Short – Jeremiah Owyang’s mega-meme-launching post featured a video asserting that the world has changed, because of how young people are creating and consuming media. Although the video doesn’t mention length specifically, the word “snack” implies brevity, compared with a full meal. Here are my personal guidelines for what’s short enough to make a good media snack: Audio Podcast, 18 minutes; Video Podcast, 4 minutes; Twitter post, 100 characters; Seesmic video, 1 minute; blog entry: 1 screen.
New – Not existing before, original. “Make it new,” the poet Ezra Pound proclaimed. We should, too.

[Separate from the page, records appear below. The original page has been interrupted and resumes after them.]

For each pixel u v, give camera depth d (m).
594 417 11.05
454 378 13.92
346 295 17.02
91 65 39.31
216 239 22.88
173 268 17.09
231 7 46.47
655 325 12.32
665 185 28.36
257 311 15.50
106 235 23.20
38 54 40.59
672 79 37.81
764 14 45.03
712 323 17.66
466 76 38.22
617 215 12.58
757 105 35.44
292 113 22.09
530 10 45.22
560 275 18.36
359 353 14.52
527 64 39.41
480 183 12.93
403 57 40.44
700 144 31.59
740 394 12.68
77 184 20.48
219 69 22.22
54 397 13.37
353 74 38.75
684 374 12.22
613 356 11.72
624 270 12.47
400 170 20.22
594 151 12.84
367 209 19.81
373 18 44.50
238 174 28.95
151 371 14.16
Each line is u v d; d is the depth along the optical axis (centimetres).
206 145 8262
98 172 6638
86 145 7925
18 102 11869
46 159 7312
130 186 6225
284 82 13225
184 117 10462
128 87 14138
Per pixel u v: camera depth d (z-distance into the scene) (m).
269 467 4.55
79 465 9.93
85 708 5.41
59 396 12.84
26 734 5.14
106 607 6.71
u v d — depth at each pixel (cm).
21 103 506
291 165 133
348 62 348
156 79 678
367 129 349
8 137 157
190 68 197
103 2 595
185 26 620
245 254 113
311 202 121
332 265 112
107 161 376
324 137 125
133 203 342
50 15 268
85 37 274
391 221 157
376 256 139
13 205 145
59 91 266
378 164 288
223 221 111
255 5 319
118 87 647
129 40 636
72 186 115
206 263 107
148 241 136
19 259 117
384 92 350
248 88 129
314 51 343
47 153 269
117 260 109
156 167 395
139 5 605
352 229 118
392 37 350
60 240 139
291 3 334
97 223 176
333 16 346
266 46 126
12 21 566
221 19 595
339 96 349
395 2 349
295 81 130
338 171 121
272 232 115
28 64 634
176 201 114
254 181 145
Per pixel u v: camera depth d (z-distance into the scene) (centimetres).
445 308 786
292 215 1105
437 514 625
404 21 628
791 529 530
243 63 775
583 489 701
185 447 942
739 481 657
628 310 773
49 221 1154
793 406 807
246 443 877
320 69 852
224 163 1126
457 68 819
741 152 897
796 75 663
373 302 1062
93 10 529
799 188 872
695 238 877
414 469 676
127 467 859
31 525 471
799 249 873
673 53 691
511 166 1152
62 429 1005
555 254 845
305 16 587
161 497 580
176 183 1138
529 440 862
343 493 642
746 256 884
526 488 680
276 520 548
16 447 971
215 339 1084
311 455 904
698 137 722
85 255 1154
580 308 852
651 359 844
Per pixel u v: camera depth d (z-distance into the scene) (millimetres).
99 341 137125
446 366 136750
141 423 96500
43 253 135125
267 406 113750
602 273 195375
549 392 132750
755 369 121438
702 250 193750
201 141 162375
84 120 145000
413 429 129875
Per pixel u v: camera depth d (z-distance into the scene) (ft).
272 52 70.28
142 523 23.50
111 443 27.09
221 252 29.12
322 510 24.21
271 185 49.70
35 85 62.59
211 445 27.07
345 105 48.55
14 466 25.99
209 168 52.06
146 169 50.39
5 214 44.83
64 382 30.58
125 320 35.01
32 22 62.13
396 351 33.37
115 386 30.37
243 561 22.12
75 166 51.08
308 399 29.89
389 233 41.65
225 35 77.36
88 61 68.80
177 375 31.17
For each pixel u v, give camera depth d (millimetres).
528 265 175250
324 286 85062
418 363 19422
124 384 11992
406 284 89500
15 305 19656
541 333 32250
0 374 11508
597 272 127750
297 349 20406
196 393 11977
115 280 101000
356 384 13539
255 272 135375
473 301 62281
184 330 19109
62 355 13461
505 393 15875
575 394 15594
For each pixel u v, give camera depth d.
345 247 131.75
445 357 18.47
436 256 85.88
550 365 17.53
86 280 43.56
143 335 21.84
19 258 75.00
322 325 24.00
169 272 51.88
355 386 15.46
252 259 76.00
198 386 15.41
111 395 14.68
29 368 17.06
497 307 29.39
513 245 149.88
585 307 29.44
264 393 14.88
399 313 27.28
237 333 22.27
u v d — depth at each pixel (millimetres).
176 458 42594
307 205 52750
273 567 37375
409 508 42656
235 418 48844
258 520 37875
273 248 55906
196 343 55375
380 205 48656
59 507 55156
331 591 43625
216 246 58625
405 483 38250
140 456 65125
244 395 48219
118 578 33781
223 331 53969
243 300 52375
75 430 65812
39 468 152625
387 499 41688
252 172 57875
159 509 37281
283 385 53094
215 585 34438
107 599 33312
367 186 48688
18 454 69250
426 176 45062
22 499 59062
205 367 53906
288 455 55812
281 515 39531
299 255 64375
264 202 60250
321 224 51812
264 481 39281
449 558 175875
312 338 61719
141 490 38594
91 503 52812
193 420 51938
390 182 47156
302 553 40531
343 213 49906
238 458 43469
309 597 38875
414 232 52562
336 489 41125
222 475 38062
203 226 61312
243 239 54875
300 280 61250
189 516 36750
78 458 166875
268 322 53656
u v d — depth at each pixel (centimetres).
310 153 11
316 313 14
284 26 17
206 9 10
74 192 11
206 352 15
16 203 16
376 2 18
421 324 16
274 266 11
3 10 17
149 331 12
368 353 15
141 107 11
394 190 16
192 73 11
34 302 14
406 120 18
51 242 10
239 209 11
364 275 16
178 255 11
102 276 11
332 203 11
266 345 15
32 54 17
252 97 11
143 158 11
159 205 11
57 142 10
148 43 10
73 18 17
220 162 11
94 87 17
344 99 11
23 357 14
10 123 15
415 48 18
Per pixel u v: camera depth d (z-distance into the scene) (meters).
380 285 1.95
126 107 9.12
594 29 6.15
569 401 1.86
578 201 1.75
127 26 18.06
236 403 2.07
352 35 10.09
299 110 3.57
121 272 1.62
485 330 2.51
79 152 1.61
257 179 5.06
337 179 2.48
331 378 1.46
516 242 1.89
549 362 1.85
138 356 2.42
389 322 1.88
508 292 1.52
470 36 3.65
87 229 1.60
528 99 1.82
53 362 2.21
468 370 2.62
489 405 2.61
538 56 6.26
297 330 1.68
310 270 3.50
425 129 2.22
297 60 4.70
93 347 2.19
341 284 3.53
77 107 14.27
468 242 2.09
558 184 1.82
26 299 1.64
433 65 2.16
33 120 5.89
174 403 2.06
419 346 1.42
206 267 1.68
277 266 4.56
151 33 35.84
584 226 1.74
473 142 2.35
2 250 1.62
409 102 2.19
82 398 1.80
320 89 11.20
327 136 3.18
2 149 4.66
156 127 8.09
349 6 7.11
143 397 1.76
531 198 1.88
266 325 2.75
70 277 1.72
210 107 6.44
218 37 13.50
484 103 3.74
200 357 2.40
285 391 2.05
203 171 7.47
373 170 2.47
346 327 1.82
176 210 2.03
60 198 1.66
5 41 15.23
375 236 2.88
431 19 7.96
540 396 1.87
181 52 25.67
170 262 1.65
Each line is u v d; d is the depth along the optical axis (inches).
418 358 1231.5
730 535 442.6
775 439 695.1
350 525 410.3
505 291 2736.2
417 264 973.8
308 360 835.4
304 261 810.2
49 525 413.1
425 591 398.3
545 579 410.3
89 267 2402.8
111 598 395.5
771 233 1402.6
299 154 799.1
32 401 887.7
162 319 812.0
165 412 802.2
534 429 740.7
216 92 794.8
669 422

Apt – What’s suitable on YouTube? What’s appropriate to a Tweet? You know it when you see it, and the way you understand what fits is to hang out for a while, taking in the rhythms and textures of the conversation.
Clear – What are we trying to say? It takes more work to say something in a few words than in lots of them. Get to the point.
Kind – There’s plenty of room for crankiness in media snacks, but you’ve got to be as brilliant as Dave Winer or John C. Dvorak to pull that off year in and year out. My favorite media makers are honest but speak and write with compassion and playfulness, like Jim Long, Robert Scoble, Chris Brogan, and Steve Garfield, among many others.